Scent

Man smelling a roseshell azalea flower.
The beautiful flowers and spicy scent of roseshell azalea (Rhododendron prinophyllum) are always certain to please. Photo by Penny Stritch.

Fun Fact

Scarlet gilia.
Scarlet gilia (Ipomopsis aggregata). Photo by Teresa Prendusi.

Birds have no sense of smell. Red flowers that rely on birds for pollination often have no smell, such as scarlet gilia.

Some flowers use scent to attract their pollinators. These floral scents are derived from essential oils that are highly volatile. Flowers that use scents to attract their pollinators are generally drab in appearance, white or purple-brown to dark red-brown and exude very strong scents that can be detected at a distances over 1 kilometer. The flower’s pollinator detects the scent and follows the concentration gradient of the chemical producing the scent to the flower.

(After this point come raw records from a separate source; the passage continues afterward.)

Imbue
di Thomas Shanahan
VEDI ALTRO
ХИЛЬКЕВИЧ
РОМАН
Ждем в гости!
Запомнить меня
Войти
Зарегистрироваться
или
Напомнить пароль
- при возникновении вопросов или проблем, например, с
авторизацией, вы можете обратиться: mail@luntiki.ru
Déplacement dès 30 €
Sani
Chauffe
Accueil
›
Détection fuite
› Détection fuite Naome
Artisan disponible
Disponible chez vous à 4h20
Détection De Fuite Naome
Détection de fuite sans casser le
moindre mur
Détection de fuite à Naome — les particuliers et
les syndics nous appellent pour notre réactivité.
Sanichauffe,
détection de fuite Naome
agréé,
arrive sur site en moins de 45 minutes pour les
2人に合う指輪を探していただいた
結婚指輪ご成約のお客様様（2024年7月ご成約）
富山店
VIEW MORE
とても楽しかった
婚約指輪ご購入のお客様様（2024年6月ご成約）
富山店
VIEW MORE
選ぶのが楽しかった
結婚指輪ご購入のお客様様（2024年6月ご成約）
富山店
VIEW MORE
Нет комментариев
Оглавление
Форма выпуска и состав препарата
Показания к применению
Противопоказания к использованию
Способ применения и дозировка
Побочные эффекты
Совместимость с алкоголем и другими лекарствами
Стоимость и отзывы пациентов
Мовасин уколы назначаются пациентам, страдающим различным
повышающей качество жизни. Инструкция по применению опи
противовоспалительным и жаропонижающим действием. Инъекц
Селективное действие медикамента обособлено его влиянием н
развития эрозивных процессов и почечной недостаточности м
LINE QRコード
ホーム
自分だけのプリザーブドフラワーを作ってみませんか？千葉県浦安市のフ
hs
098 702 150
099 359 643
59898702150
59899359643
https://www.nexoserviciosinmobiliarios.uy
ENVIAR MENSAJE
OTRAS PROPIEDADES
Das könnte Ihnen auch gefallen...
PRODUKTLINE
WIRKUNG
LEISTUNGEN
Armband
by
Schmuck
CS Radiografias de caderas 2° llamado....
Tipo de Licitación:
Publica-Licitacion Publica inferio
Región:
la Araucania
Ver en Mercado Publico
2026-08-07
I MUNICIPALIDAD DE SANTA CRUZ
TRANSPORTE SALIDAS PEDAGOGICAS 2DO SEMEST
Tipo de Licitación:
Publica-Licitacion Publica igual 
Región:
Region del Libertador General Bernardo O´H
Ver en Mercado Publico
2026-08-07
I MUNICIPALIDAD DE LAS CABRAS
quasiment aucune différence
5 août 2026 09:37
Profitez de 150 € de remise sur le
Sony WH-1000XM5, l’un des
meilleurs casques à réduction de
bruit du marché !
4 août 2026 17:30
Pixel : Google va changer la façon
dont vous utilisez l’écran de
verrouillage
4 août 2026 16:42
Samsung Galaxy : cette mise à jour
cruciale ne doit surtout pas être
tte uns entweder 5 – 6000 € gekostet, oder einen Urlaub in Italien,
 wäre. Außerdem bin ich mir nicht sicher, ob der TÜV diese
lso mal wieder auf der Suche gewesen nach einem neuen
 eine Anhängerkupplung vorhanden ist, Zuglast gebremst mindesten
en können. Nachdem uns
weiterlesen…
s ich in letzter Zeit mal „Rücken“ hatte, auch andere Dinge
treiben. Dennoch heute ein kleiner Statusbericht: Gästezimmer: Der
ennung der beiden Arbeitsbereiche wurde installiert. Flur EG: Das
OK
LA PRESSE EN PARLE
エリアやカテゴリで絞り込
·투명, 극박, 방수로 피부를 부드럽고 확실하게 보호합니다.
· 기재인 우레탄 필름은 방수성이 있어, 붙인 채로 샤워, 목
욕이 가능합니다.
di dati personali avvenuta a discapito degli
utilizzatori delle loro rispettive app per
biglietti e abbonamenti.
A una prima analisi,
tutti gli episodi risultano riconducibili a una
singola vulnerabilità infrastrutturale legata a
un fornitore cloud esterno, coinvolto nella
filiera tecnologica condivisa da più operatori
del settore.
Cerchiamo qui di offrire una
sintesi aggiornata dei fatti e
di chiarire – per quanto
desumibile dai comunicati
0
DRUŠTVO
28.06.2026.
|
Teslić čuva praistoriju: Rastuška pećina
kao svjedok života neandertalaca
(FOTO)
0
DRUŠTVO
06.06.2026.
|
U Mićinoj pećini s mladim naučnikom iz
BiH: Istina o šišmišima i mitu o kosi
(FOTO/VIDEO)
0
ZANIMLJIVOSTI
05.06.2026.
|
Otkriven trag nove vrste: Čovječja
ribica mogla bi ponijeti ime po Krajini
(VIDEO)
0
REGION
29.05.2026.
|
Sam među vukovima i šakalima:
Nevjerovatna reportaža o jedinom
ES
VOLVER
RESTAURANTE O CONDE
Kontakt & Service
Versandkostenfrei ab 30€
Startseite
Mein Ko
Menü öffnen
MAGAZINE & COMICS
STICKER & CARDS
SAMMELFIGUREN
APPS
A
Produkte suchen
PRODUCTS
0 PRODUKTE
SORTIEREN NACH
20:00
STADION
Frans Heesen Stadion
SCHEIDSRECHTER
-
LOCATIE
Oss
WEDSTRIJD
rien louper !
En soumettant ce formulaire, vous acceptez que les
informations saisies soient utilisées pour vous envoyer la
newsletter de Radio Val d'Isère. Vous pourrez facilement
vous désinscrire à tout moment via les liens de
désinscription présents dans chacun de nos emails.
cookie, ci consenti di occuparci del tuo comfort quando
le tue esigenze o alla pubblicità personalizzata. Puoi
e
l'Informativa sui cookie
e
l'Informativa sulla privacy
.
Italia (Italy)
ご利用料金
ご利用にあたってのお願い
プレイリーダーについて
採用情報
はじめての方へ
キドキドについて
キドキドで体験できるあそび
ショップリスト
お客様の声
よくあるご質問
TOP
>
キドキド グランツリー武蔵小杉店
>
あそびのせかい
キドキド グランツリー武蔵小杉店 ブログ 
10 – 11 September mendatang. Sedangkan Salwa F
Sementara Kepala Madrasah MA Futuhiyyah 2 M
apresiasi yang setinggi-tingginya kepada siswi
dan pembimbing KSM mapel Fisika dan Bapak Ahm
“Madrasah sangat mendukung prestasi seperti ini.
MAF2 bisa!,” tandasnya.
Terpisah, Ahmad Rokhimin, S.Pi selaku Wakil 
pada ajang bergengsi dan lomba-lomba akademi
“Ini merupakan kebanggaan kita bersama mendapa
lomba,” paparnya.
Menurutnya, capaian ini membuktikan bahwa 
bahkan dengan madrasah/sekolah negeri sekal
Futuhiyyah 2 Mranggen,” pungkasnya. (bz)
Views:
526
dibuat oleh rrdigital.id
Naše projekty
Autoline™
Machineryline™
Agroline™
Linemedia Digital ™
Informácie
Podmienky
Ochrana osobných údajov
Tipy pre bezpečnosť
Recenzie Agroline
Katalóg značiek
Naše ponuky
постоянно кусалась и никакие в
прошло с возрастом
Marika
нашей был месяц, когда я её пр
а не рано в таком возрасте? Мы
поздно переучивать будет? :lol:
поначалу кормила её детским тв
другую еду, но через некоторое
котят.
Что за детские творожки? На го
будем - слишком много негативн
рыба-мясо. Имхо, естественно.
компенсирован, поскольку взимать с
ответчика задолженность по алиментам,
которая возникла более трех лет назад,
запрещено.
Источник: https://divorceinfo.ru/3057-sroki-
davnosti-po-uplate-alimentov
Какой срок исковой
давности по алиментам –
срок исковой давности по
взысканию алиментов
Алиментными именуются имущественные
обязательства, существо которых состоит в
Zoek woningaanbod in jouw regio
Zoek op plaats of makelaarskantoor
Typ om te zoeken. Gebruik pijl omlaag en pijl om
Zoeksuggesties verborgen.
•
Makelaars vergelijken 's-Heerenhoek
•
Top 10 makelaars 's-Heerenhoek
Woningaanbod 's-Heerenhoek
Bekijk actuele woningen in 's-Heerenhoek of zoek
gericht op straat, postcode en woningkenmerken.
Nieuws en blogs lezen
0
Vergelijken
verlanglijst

How many times have you been intoxicated by the smell of a flower? Many of the chemicals used in aromatherapy are derived from floral scent chemicals; i.e. essential oils.

Research that has been conducted in the past several years has shown that greenhouse gases from fossil fuels can decrease the concentration of volatile oils (scent) and the distance at which the scent can still be detected by pollinators. Further research is needed to determine the effects of flowers being successfully pollinated and the ability of the pollinators to find the nectar and pollen to sustain their populations.